I have lived believing in simple truths because they have been easier to swallow. In the case of my family and my friends, I have lived with the utmost certainty that they could never really hurt me. They could never be anything like the monsters I read about growing up or anywhere near as hurtful as the big bads in my stories. People who love you don’t make you think less of yourself. They don’t make you feel like a disappointment every time you can’t reach their poorly communicated expectations. They don’t turn their back on you when you most need them or prey on your deepest insecurities. They don’t say they love you and want a relationship and then do no work to create the space where that is possible. People who love you and care about you don’t do that.
And yet, they do. They do it for so long you think you are the villain in the story of your own life. Day in and day out. For years on end. Up until the point where you just can’t help but think being gone is a much better option.
And that isn’t what I want anymore. That isn’t who I want to be. That isn’t who I deserve to be.

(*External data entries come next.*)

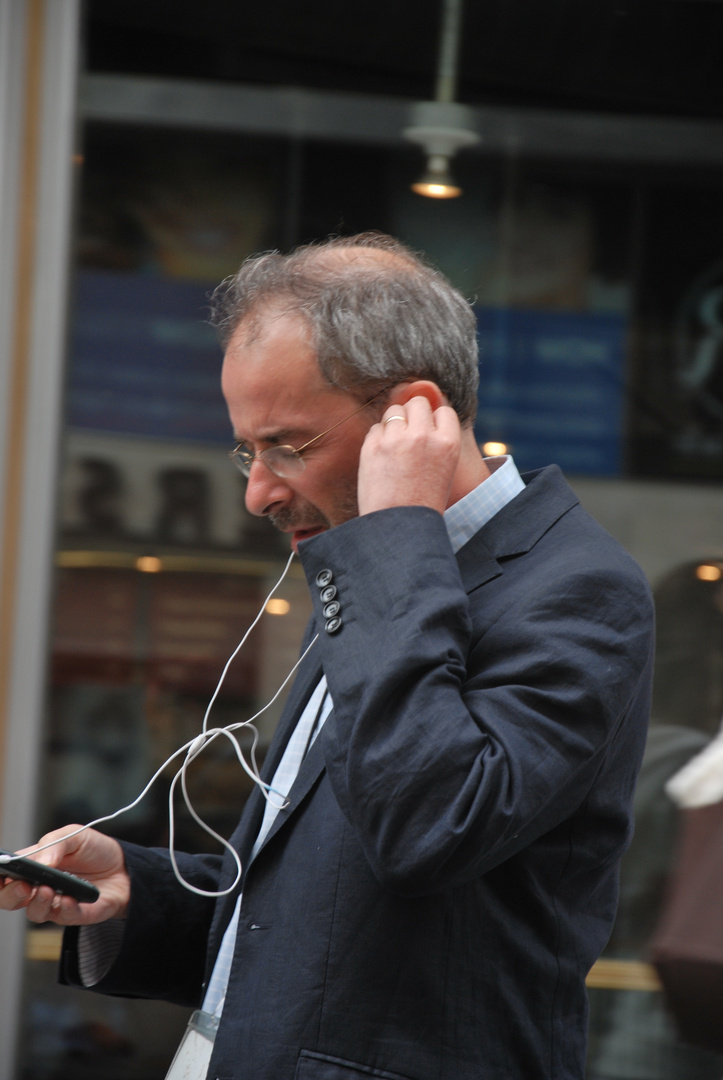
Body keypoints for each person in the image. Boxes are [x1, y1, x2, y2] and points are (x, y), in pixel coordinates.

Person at [1, 233, 655, 1080]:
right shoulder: (378, 567)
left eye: (288, 446)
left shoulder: (572, 584)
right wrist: (140, 888)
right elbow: (319, 905)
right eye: (247, 450)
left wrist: (392, 543)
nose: (257, 491)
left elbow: (427, 826)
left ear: (409, 416)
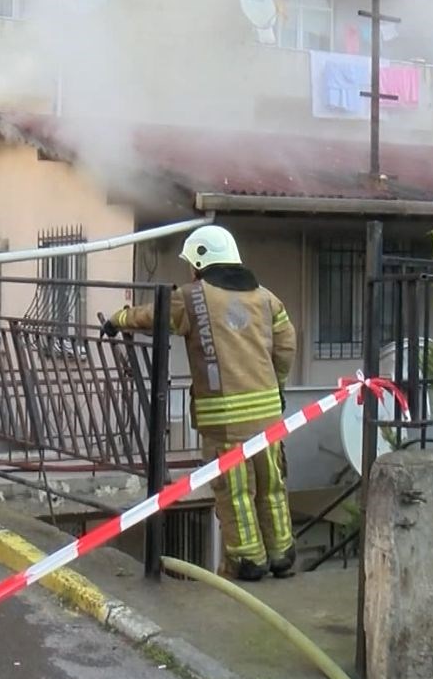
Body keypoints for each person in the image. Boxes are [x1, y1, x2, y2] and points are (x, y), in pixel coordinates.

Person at [101, 225, 299, 581]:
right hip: (269, 415)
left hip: (225, 421)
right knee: (271, 485)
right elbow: (287, 345)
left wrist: (119, 319)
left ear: (199, 261)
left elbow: (153, 314)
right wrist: (278, 385)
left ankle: (248, 560)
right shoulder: (267, 298)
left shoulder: (191, 298)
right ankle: (282, 554)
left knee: (236, 491)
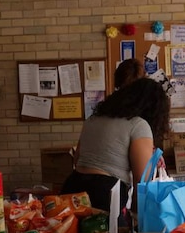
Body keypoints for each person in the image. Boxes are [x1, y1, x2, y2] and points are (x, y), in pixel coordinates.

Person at [61, 77, 170, 213]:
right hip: (104, 194)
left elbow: (77, 160)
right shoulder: (138, 125)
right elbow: (142, 182)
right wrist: (137, 215)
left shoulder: (92, 119)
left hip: (72, 188)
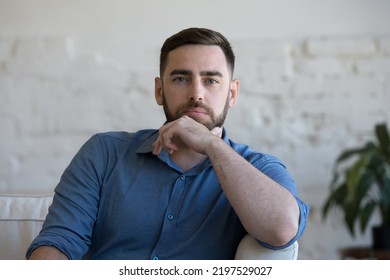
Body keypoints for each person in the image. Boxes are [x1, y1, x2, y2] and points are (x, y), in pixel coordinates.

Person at [26, 27, 310, 260]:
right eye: (181, 78)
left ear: (232, 94)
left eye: (211, 80)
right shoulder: (105, 153)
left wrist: (211, 145)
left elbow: (283, 230)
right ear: (159, 90)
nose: (196, 94)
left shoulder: (258, 169)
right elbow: (59, 242)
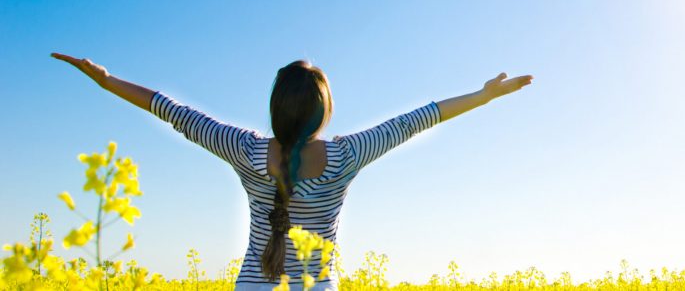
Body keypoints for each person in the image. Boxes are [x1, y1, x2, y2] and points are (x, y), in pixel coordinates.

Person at [51, 52, 533, 290]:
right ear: (324, 110)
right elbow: (416, 120)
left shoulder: (242, 149)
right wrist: (483, 96)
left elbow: (171, 110)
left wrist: (106, 79)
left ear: (275, 108)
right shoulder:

I want to believe. I want to live. I want to love, if no one else then just me.
I haven’t had the will to want any of those things in years but I’m ready to find it once more. I’m ready to see the pain I have endured for the abuse and harm it really is. I am ready to build this fledgling desire to grow and believe in myself into something so much more. I am ready to love with complexity, to know that I can still have care for others without needlessly baring all my scars.
The stories I read growing up aren’t quite what life has turned out to be. People are much more complicated than just good and evil. Good friends and close family can still hurt you, even with the best of intentions. But maybe, just maybe, there is still room for a hero in the story of my life.
Except this time, perhaps that hero can be me saving myself for once.